Human rights groups say some of those deaths appear to be targeted slayings by the National Police Action Force, or FAES, an elite commando unit created in 2017 for anti-gang operations. Rights groups say it is now acting against disaffected youths living in the slums.
“Maduro seeks to sow fear,” said Rafael Uzcategui, coordinator of the respected rights group Venezuelan Education-Action Program on Human Rights, known as PROVEA. More than 700 opponents of Maduro have been arrested during the latest push by Venezuela’s opposition to oust the socialist leader, according to PROVEA and a crime monitoring group, Observatory of Social Conflict.

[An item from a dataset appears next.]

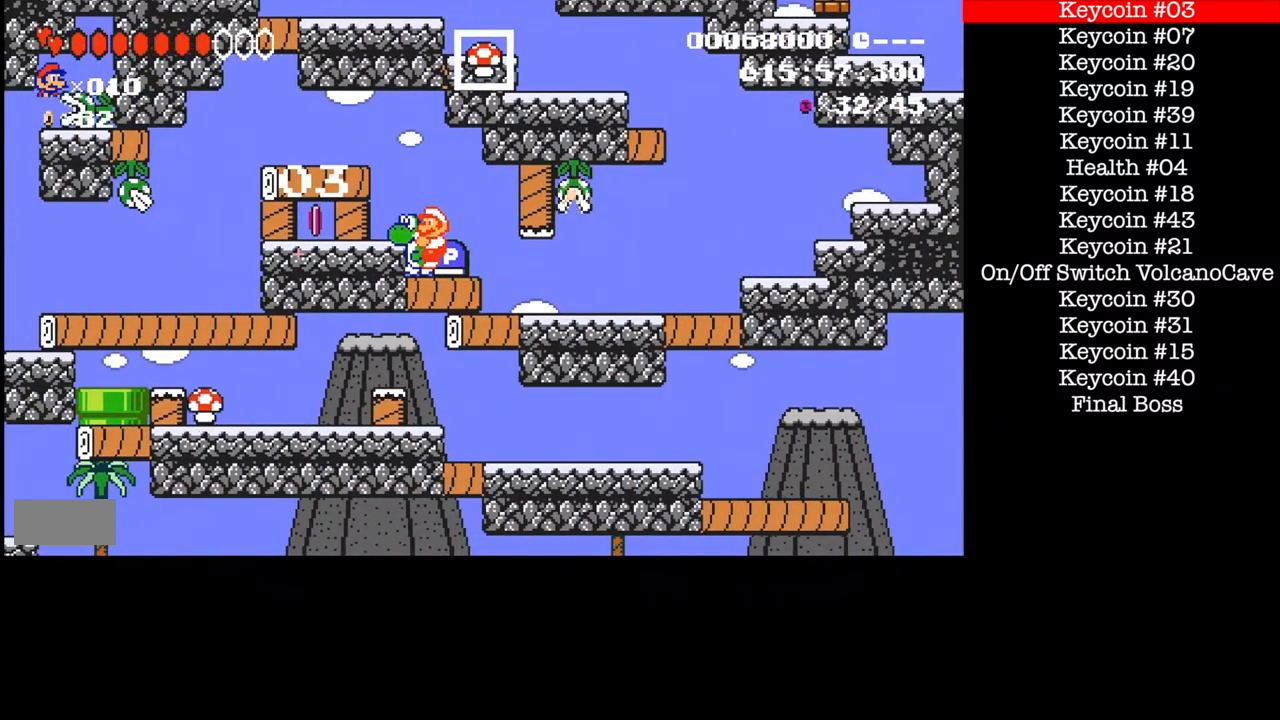
{"buttons": ["B"], "events": [[200, "DPAD_LEFT", "up"], [300, "DPAD_RIGHT", "down"], [367, "B", "down"], [367, "DPAD_RIGHT", "up"]]}
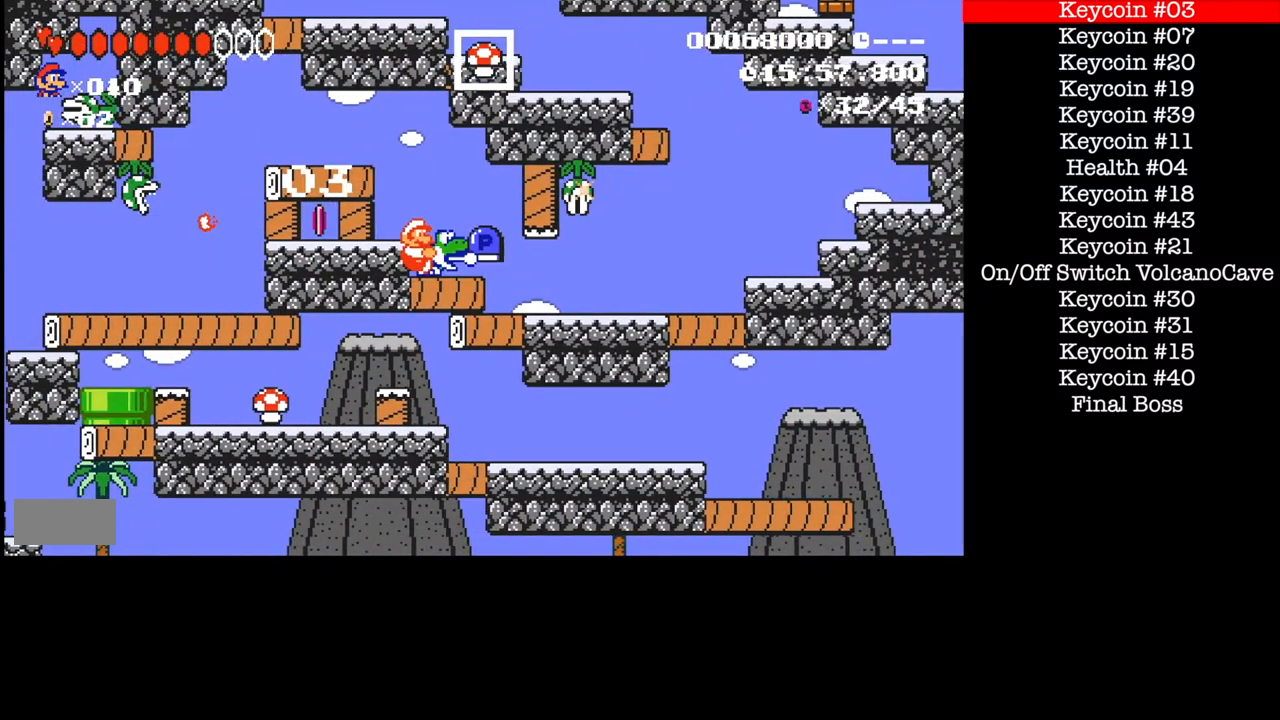
{"buttons": ["B"], "events": [[201, "DPAD_RIGHT", "down"], [334, "DPAD_RIGHT", "up"]]}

Maduro is facing more pressure than ever to cede power in the oil-rich nation. The Trump administration recently sanctioned Venezuela’s state-owned oil company, squeezing the country’s damaged economy even harder, and Guaidó has been recognized as the country’s rightful leader by the U.S. and dozens of other nations that argue Maduro’s re-election to a second six-year term last year was fraudulent. A new round of sanctions Friday targeted four highranking intelligence officials, including the heads of the FAES commando unit and the feared SEBIN intelligence police.
The country has seen the largest protests since 2017, when 120 people died in clashes with national guardsmen and pro-government civilians who fired on the masked demonstrators in middleclass neighborhoods. Now, critics say, Maduro is hitting back by sending security forces into slums to try to suppress dissent.